##### Fragmento de lectura

Hipótesis: “La relación del sujeto con lo que se entiende por ‘éxito’ en nuestro medio está dominada por un irrefrenable sentimiento de culpa” ¿ya capté tu atención? pues sigamos.
En primer término, la ambigua noción de “éxito” puede ser enfocada al menos desde dos puntos de vista: a) A partir del fuero interno del individuo, ingresando a un mundo de subjetividades y relativismos vinculados a un sentimiento de realización multidimensional y cambiante en el devenir del tiempo, relacionado con el logro de ciertos objetivos personales que van desde lo sentimental/emotivo (pareja, familia, amigos) hasta lo económico (dinero, empresa), pasando, claro, por los intangibles ligados al reconocimiento público y el prestigio, entre otras cosas.
b) Desde la perspectiva de los otros, es decir, desde el mundo externo, la identificación de una personas exitosa se limita básicamente a lo sensorialmente aprehensible, esto es, aquello que se puede ver, centrándose así en el logro económico visto a partir de altos estándares de consumo (lo que se viste, conduce, lee, la fama del colegio en el que se educan los hijos, etc.) y, en menor medida, también el reconocimiento público (prestigio).
En todo caso, se tratará en nuestro medio casi siempre de un “éxito de mínimos”, esto es, un estándar de vida medio como referente central de realización por lo menos para la mayor parte de nuestra gente, muy distante, claro, de los parámetros que en los centros de poder mundial servirían para identificar a quien en ese medio sería tenido exitoso.
Estas dos perspectivas resultan interesantes y útiles pues determinan efectos distintos pero interrelacionados entre sí y con las variables de la hipótesis inicialmente presentada, entendiéndose que el sentimiento de culpa que surge casi invariablemente surge en todo sujeto que llegue a sentirse de alguna forma “exitoso”, emerge de la sensación de no realmente merecer lo que se hubo logrado, en unos casos por haber nacido en una cuna de oro, situación en la que el éxito es prácticamente heredado como un privilegio de nacimiento sin mérito alguno y, en otros, debido a que se obtuvo lo deseado por medios poco honorables e incluso reprochables (enchufe, influencia, transa, trampa, e incluso delincuencia), muy vinculado a un contexto que no estimula ni premia el mérito y peor la sana competencia, donde la forma más común de ascender no es precisamente la meritocrática.
En ambas situaciones surge además el terrible miedo de perder lo de mala manera conseguido, pues es bien sabido que lo fácil viene fácil se va, fermentándose en el alma de estos sujetos un explosivo coctel de culpa y miedo con capacidad de sacar lo peor de ellos en las circunstancias más inesperadas.
Desde la perspectiva de los otros, el éxito ajeno genera de forma casi automática no un halo de admiración o envidia (de la buena, claro), como debería ser, sino de sospecha y reproche, pues esa idiosincrasia colectiva que desprecia el mérito y huye de la competencia, contamina de recelo y sospecha cualquier emprendimiento o acción humana observable, llevando a moros y cristianos a pensar en negativo, de formas incluso prejuiciosas, dando por hecho que el éxito en nuestro medio casi nunca es el resultado de un sistema de merecimientos o de esfuerzo personal propio y honrado.

##########

Tareas del ejercicio »
(A) Cita textualmente el pasaje del texto sobre el éxito entre "b) Desde la" y "reconocimiento público (prestigio).", ambos incluidos.
(B) En el texto sobre el éxito, ¿en qué se centra la identificación de una persona exitosa desde la perspectiva de los otros?
(C) ¿Puedes reescribir como lista el párrafo del texto sobre el éxito que empieza con "Estas dos perspectivas resultan interesantes", conservando sus datos principales?

##### Filas del listado

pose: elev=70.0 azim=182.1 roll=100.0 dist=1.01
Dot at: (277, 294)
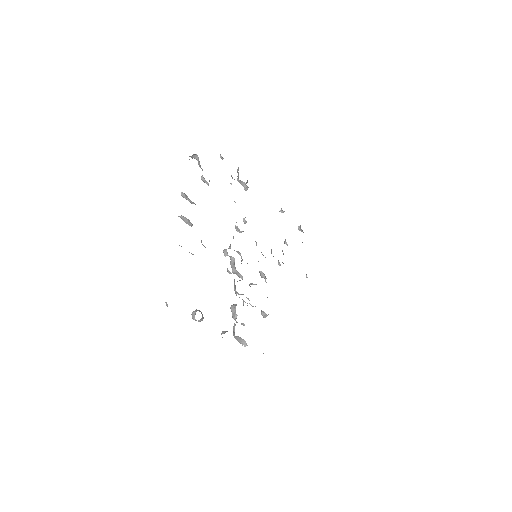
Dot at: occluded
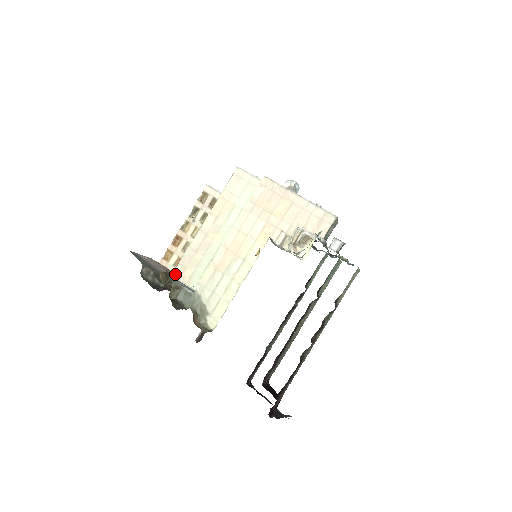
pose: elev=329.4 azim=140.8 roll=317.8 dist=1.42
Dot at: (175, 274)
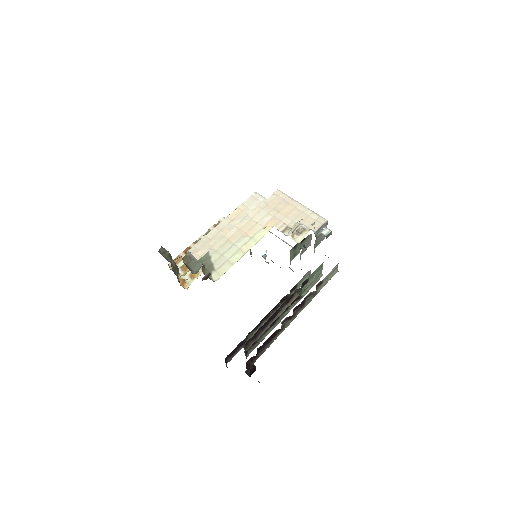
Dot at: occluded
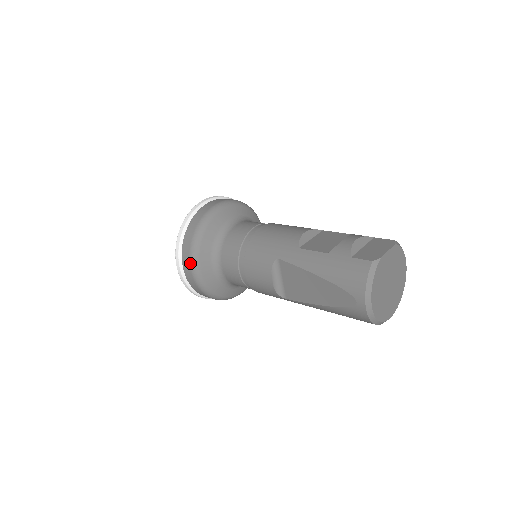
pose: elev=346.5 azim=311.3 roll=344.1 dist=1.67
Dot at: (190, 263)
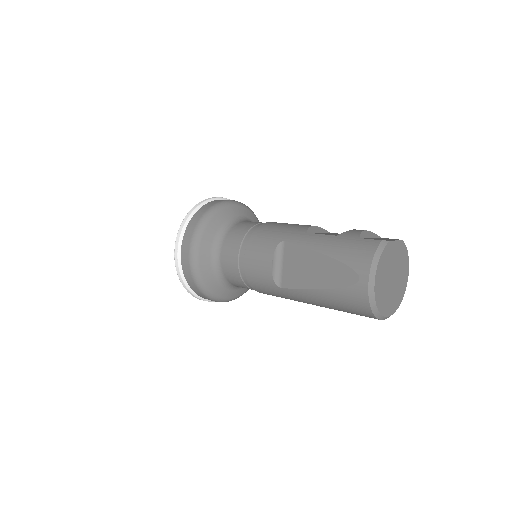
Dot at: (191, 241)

##########
##### Filas del listado

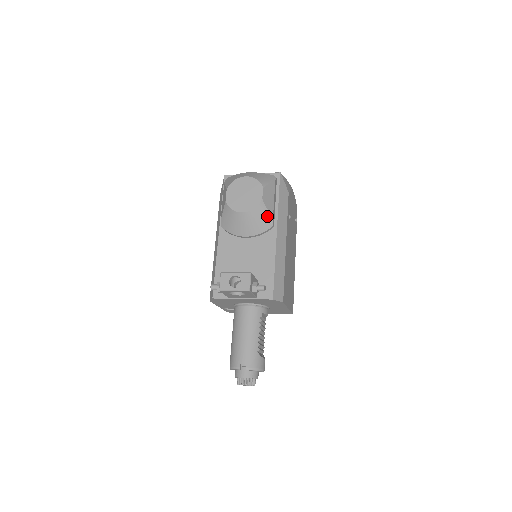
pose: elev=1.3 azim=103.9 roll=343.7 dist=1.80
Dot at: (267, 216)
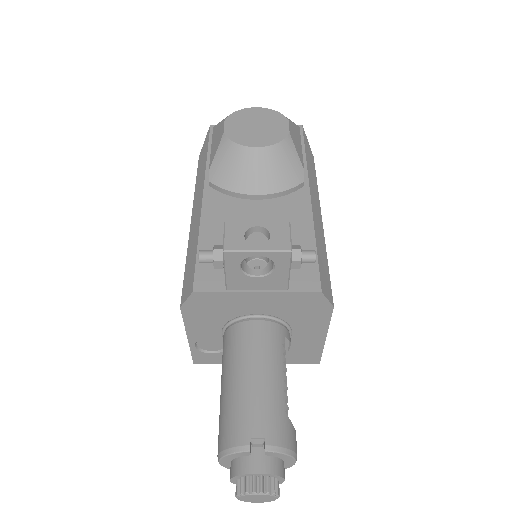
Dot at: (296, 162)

##########

Soluciones del ejercicio »
(A)
b) Desde la perspectiva de los otros, es decir, desde el mundo externo, la identificación de una personas exitosa se limita básicamente a lo sensorialmente aprehensible, esto es, aquello que se puede ver, centrándose así en el logro económico visto a partir de altos estándares de consumo (lo que se viste, conduce, lee, la fama del colegio en el que se educan los hijos, etc.) y, en menor medida, también el reconocimiento público (prestigio).

(B) En el logro económico, visto a partir de altos estándares de consumo, y en menor medida en el reconocimiento público.

(C)
- Las dos perspectivas determinan efectos distintos, interrelacionados entre sí y con las variables de la hipótesis inicial.
- El sentimiento de culpa surge casi invariablemente en todo sujeto que llega a sentirse "exitoso" y nace de la sensación de no merecer realmente lo logrado.
- En unos casos, se debe a haber nacido en una cuna de oro. El éxito se hereda entonces como un privilegio de nacimiento sin mérito alguno.
- En otros casos, se debe a haber obtenido lo deseado por medios poco honorables o reprochables, como el enchufe, la influencia, la transa, la trampa o incluso la delincuencia.
- Esto se vincula a un contexto que no estimula ni premia el mérito ni la sana competencia. En él, la forma más común de ascender no es la meritocrática.